** start of PROVIDED RECORDS **
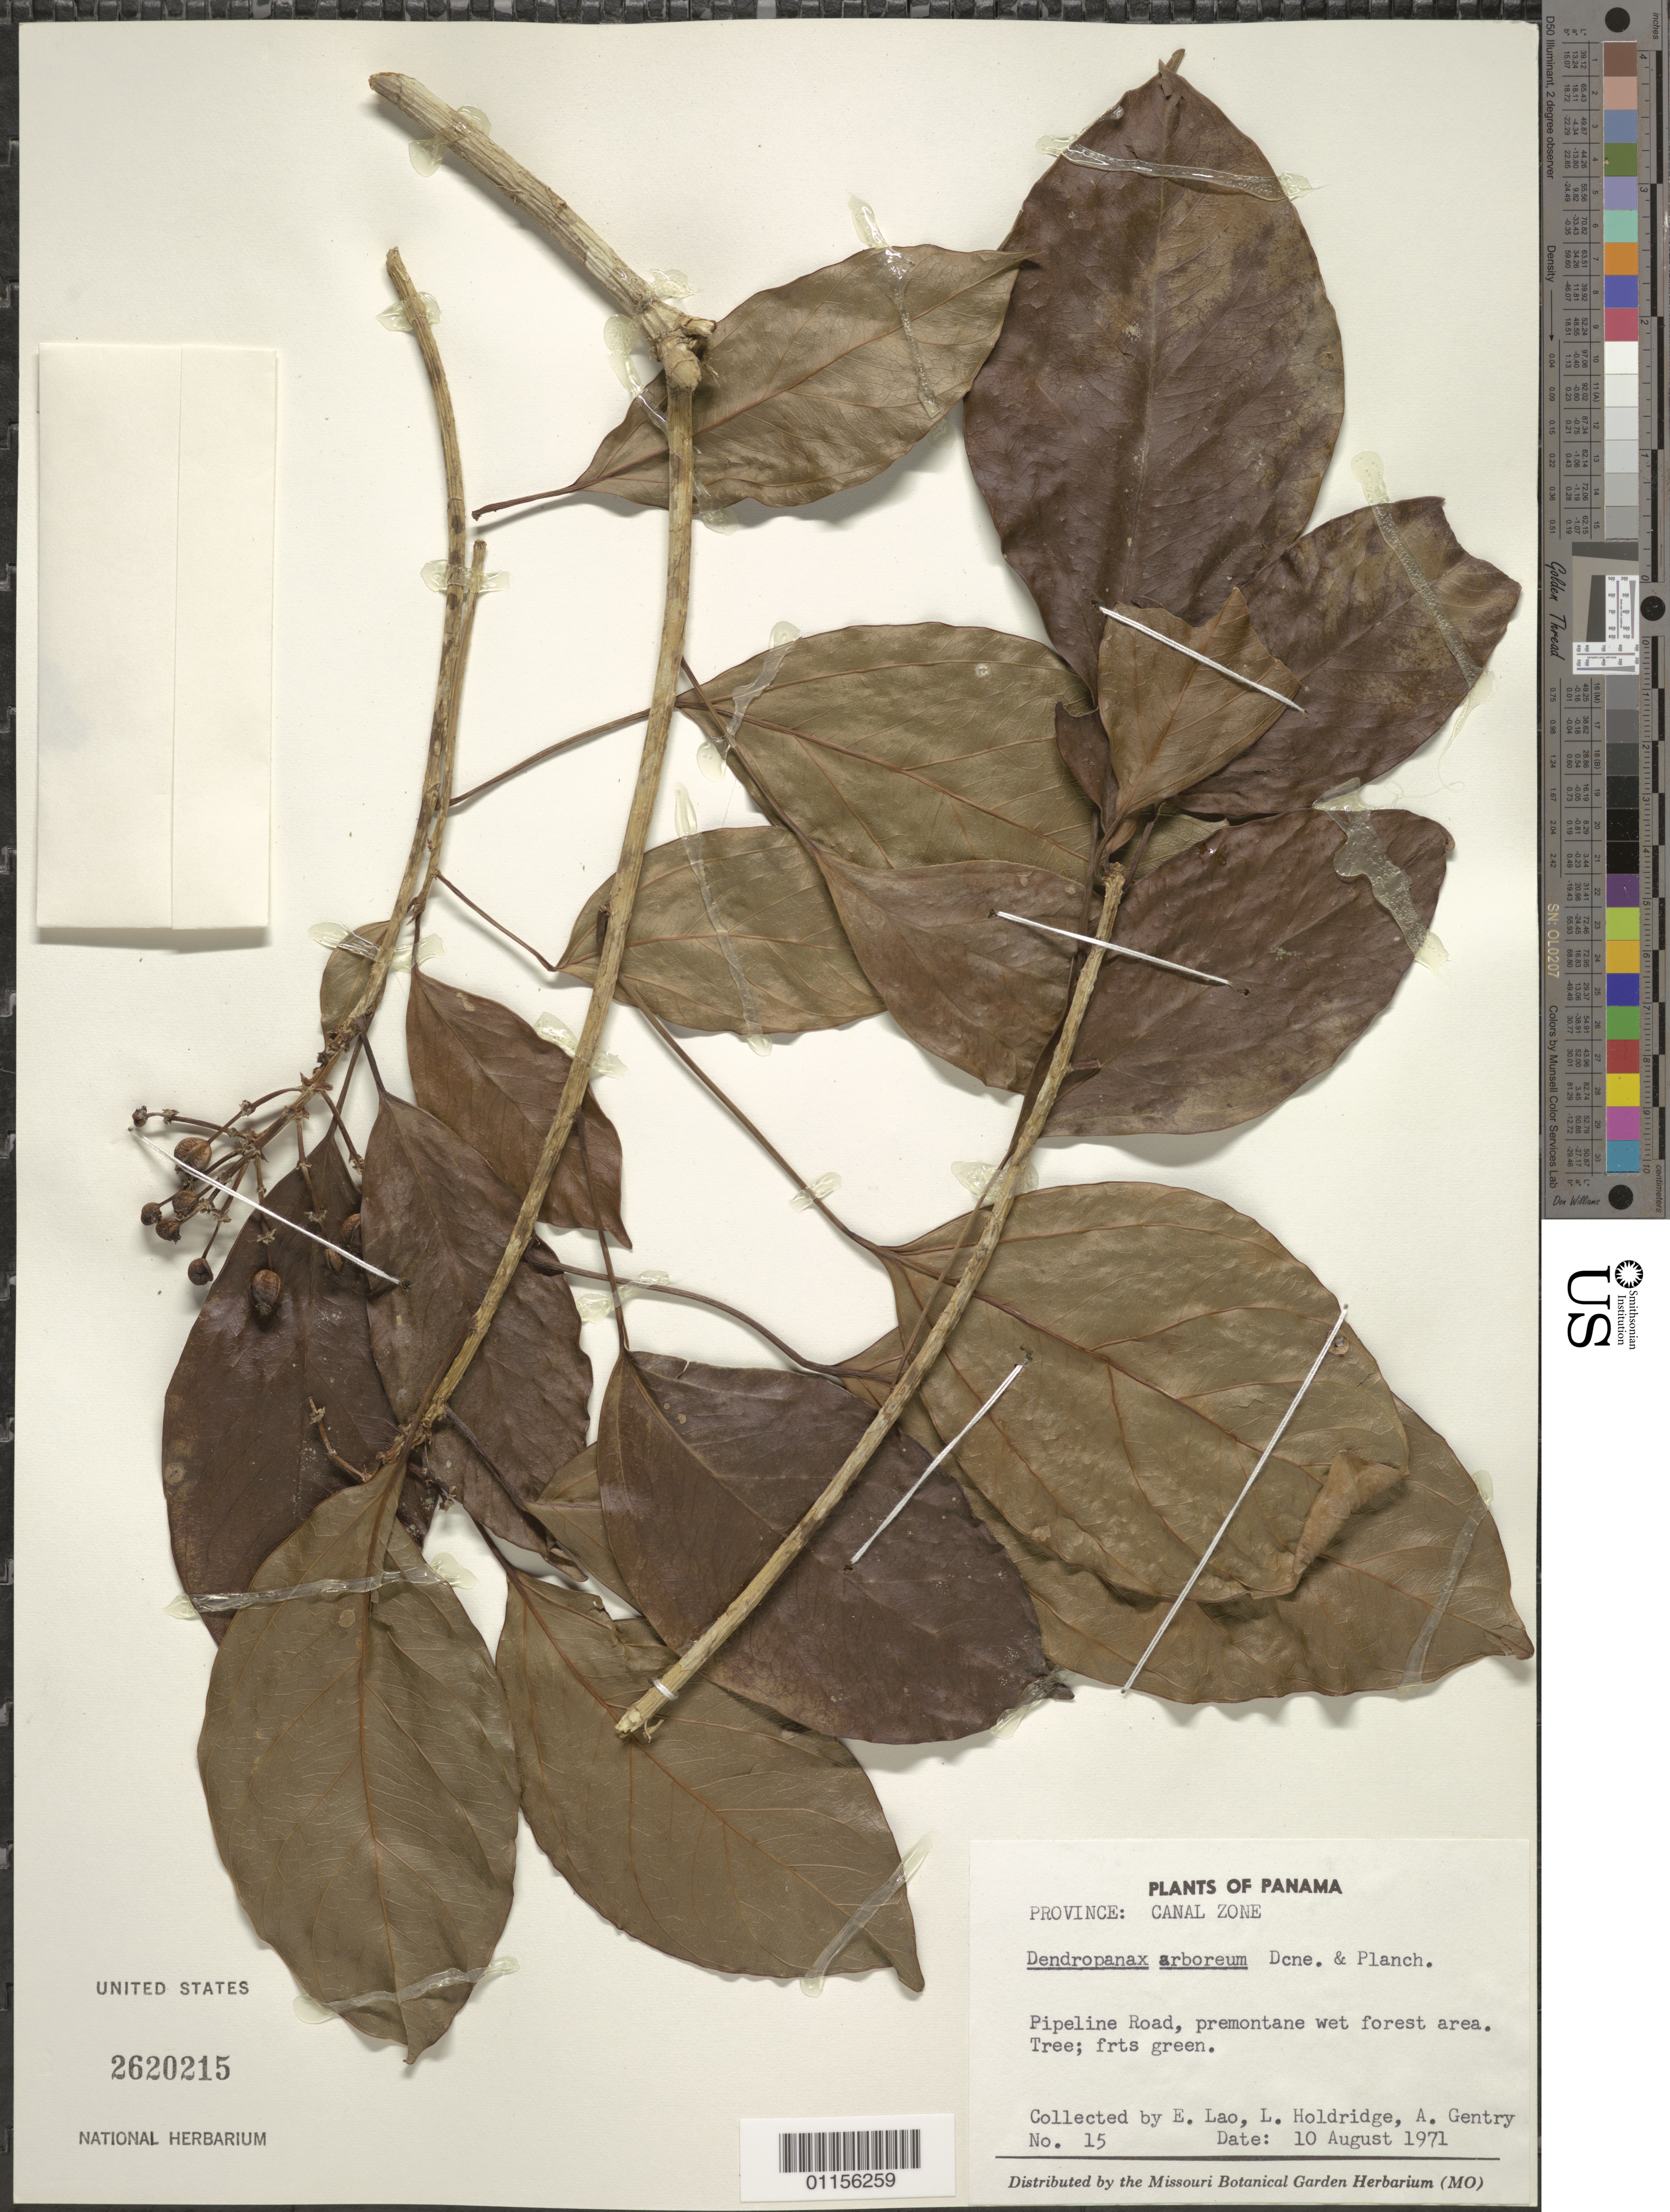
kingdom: Plantae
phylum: Tracheophyta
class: Magnoliopsida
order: Apiales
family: Araliaceae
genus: Dendropanax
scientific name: Dendropanax arboreus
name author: (L.) Decne. & Planch.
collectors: E. Lao, L. Holdridge & A. H. Gentry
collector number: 15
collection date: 1971-08-10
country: Panama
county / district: Canal Zone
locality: Pipeline Road.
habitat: Premontane wet forest area. Tree.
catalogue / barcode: US 2620215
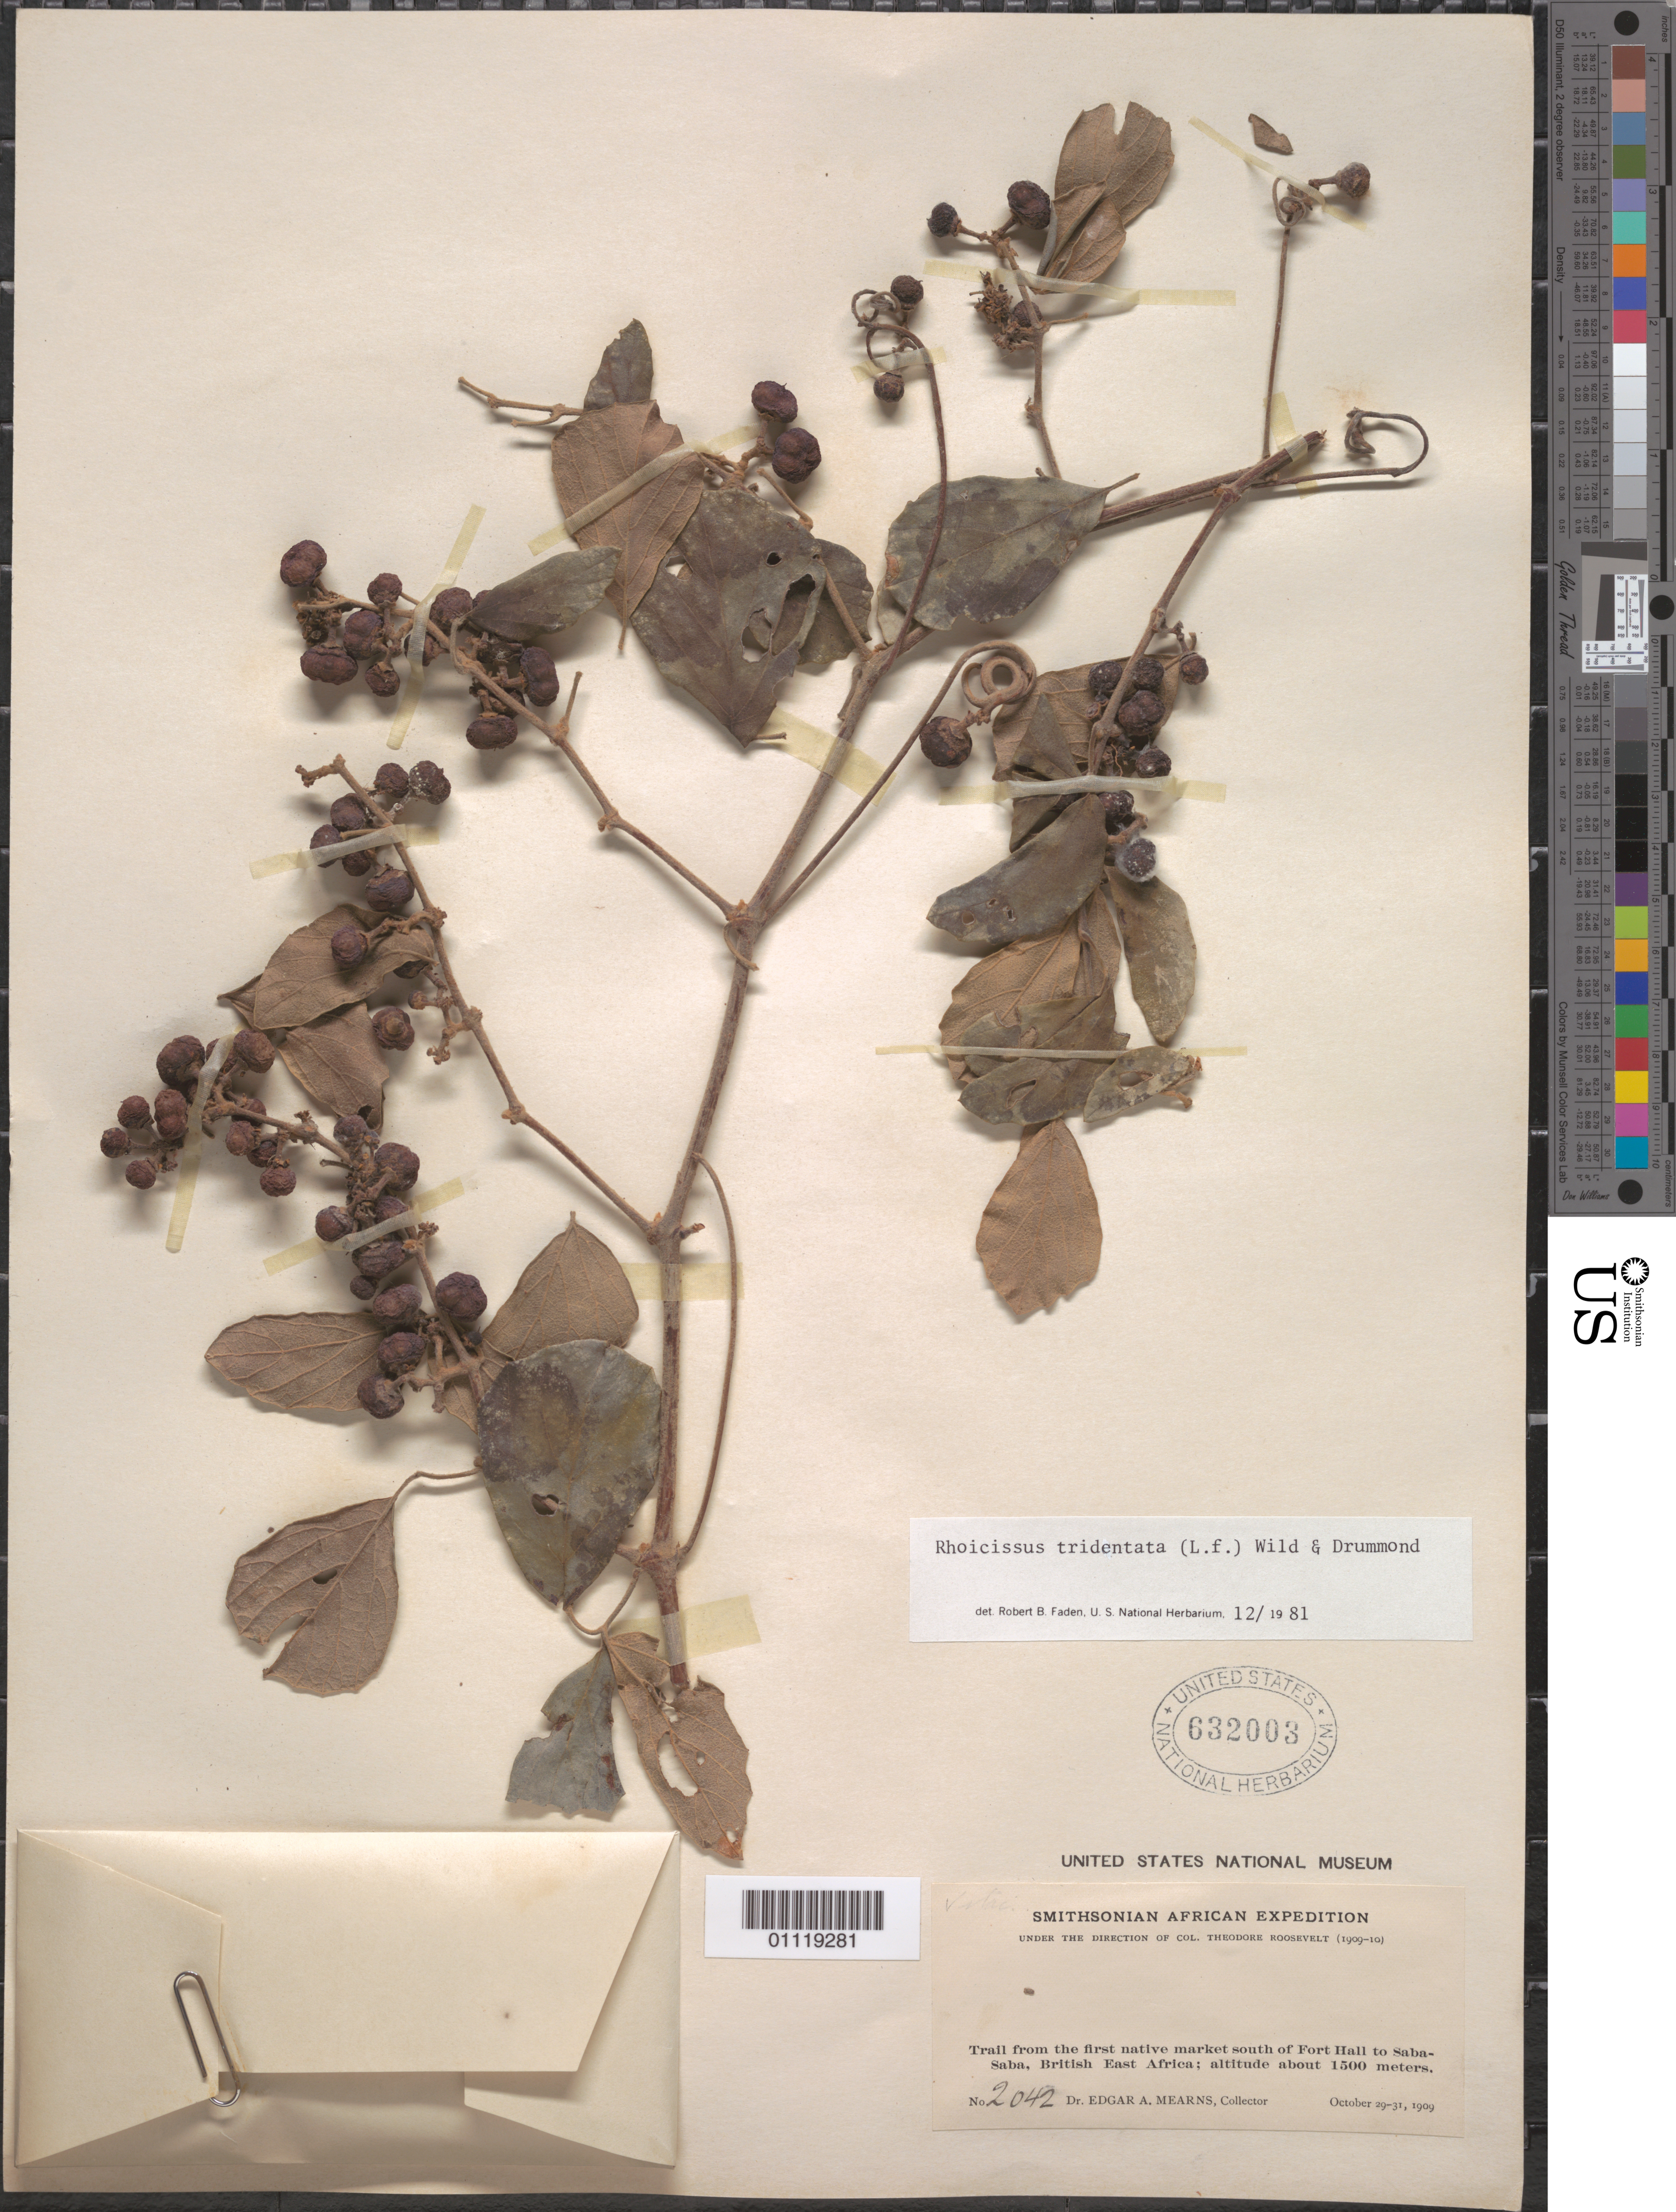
** end of PROVIDED RECORDS **
-- WHAT THE EXERCISE ASKS --
Rewrite the records above as a Markdown table with two columns, Row and Entry: put each line's number under Row and the line itself under Entry. Skip blank lines and leave the pictures out.

-- FULL SOLUTION --
| Row | Entry |
|---|---|
| 1 | kingdom: Plantae |
| 2 | phylum: Tracheophyta |
| 3 | class: Magnoliopsida |
| 4 | order: Apiales |
| 5 | family: Araliaceae |
| 6 | genus: Dendropanax |
| 7 | scientific name: Dendropanax arboreus |
| 8 | name author: (L.) Decne. & Planch. |
| 9 | collectors: E. Lao, L. Holdridge & A. H. Gentry |
| 10 | collector number: 15 |
| 11 | collection date: 1971-08-10 |
| 12 | country: Panama |
| 13 | county / district: Canal Zone |
| 14 | locality: Pipeline Road. |
| 15 | habitat: Premontane wet forest area. Tree. |
| 16 | catalogue / barcode: US 2620215 |